Byron Looper was a Tennessee politician
who ran for the Tennessee state senate
. Although he didn't win the election, he became well-known across the state (and even the country) for his non-traditional campaign tactics. The incumbent Tommy Burks
, a popular Democrat
, was almost certain to win until he was found dead in his still-running truck on October 19, 1998
. Under Tennessee law, any candidate who dies prior to the election
must be removed from the ballot.
Byron Looper was convinced that Tennessee was run by the "Good old boy" network, a political machine that controlled every aspect of the state's politics. He was determined to change this any way he could. In 1996 he ran for the Putnam County tax assessor. He won a narrow victory against the incumbent after legally changing his middle name from Anthony to Low Tax and claiming that his opponent had fixed tax assessments to favor his friends, a claim which was completely fabricated. Still, taxes had gone up under the incumbent's watch, and Looper offered "A new kind of leader." He won the office by 1100 votes.
He claimed he was a new kind of leader, and everyone soon agreed that he was- he rarely showed up to work. He would often disappear for days at a time. He fired dozens of people for no reason at all and sent press releases to every newspaper in the state accusing the county commission of plotting against him. The people he fired filed a suit against him, charging that they were dismissed because they supported Looper's Democratic predecessor- a claim that he denied, revealing that he was secretly a Democrat himself. It turns out he was telling the truth, he had been a Democrat until he failed to gain the favor of the party officials. He changed parties after learning that there would be no GOP candidate for assessor. The local Democratic party chairman renounced his membership. Rumors soon began circulating that Byron was attending law school rather than working- he was listed as a student at the John Marshall School of Law in Georgia. He was the subject of nearly a dozen lawsuits, including one when he tried to give several properties to a neighboring county.
Low Tax had three of his employees photocopy more than 5000 pages of County Commission records, claiming he was investigating the "good ol' boy network that controls" Putnam County. He sued to make a number of documents public, only to learn that they already were. When he realized that he was quickly becoming unpopular with even his most dedicated supporters, he decided to back off. He issued a formal apology, writing off his aggressive style as "overzealousness" to create more fair taxation.
Tommy Burks was by all accounts a great guy. Nobody wanted to run against him simply because he was doing a great job representing the area in the state senate. Burks was a farmer through and through, running a successful pumpkin and tobacco farm. Looper knew that he had no chance of winning an election against Burks, In the summer of 1998, he told his friend Joe Bond that he had a sure-fire way of winning the election, all he needed was a gun. Used to Looper's sometimes sick sense of humor, Bond ignored the comment and helped Looper buy a 9mm handgun.

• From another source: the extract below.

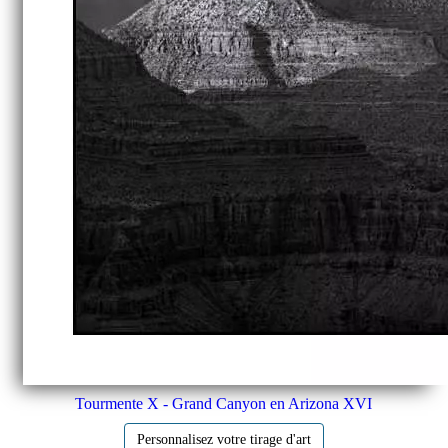
Tourmente X - Grand Canyon en Arizona XVI
Personnalisez votre tirage d'art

On a cool October morning, Tennessee State Senator Tommy Burks was headed to a pumpkin patch when farmhand Wesley Rex says he saw a black car pull up alongside Burks' parked pickup, then drive away quickly. Rex soon found his boss lifeless in his truck. Later, when a news broadcast aired a photo of Byron Low Tax Looper identifying him as the sole candidate for State Senate, Wesley identified the photo as the man driving the dark car.
Looper was arrested a few days later for the murder of Tommy Burks. He hid in Arkansas for a few days, where he confessed to Joe Bond, the friend who helped him obtain the gun. He lost the Senate election to Charlotte Burks, Tommy's widow in the largest write-in election in the state's history. He was removed from his tax assessor office in January of 1999. He was found guilty and sentenced to life without parole.